Ich tue alles dafür, der Frau zu helfen, das Leben ihres Kindes zu schützen. Für mich hat das Leben eines ungeborenen Kindes so viel Wert, dass ich niemals abtreiben würde. Aber das hindert mich nicht, zu spüren, dass manche Klientinnen das nicht schaffen. Sie können diese Entscheidung höchstpersönlich treffen.

Für Sie gibt es also keine Rechtfertigung für eine Abtreibung?

Es gibt immer subjektive Rechtfertigungen. Manches verstehe ich besser und manches schlechter. Es gibt unendlich tragische Situationen, oder es gibt auch erkennbar sehr egoistische Motive. Es ist nicht die Rolle der Beraterin, das zu bewerten.

Ist das nicht eine Illusion? Man bemerkt doch Ihre Überzeugung.

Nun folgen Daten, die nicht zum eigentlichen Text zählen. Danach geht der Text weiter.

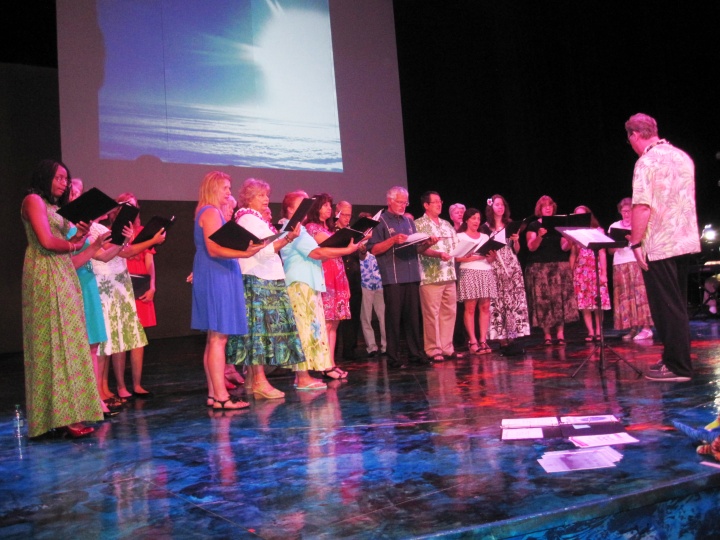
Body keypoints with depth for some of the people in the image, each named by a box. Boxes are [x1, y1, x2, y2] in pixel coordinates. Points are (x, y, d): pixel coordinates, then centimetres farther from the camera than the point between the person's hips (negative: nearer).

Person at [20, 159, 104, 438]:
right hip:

Professionell ist, die Achtung der Entscheidung spürbar zu machen, auch wenn das nicht in allen Fällen meiner persönlichen Meinung entspricht.

Was würden Sie Ihrem Bischof raten: eine saubere Lösung, also den Ausstieg, oder den Konflikt mit Rom?

Wir werden uns am Dienstag mit unserem Bischof Mussighoff treffen und dann beraten, wie es weitergehen soll. Ich kann mir vorstellen, dass auch er noch einmal mit dem Papst sprechen will.

Würden Sie auch die Beratung durch Laien mit organisieren?

Das müssen wir uns erst einmal genau ansehen. Es würde jedenfalls schwer zu vermitteln sein, wenn Frauen zu zwei verschiedenen Beratungen gehen sollten.